(Stored records)

==========

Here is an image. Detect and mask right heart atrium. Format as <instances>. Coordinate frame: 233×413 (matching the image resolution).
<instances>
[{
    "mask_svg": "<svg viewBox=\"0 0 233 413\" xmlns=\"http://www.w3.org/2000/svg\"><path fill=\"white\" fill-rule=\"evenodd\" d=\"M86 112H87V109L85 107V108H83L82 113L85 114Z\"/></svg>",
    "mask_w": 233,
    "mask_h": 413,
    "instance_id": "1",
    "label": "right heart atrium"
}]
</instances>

==========

» Written instruction:
Reproduce the listing above with "Detect" swapped for "Locate" and every other character left unchanged.

» Solution for this problem:
Here is an image. Locate and mask right heart atrium. Format as <instances>. Coordinate frame: 233×413 (matching the image resolution).
<instances>
[{
    "mask_svg": "<svg viewBox=\"0 0 233 413\" xmlns=\"http://www.w3.org/2000/svg\"><path fill=\"white\" fill-rule=\"evenodd\" d=\"M86 112H87V109L85 107V108H83L82 113L85 114Z\"/></svg>",
    "mask_w": 233,
    "mask_h": 413,
    "instance_id": "1",
    "label": "right heart atrium"
}]
</instances>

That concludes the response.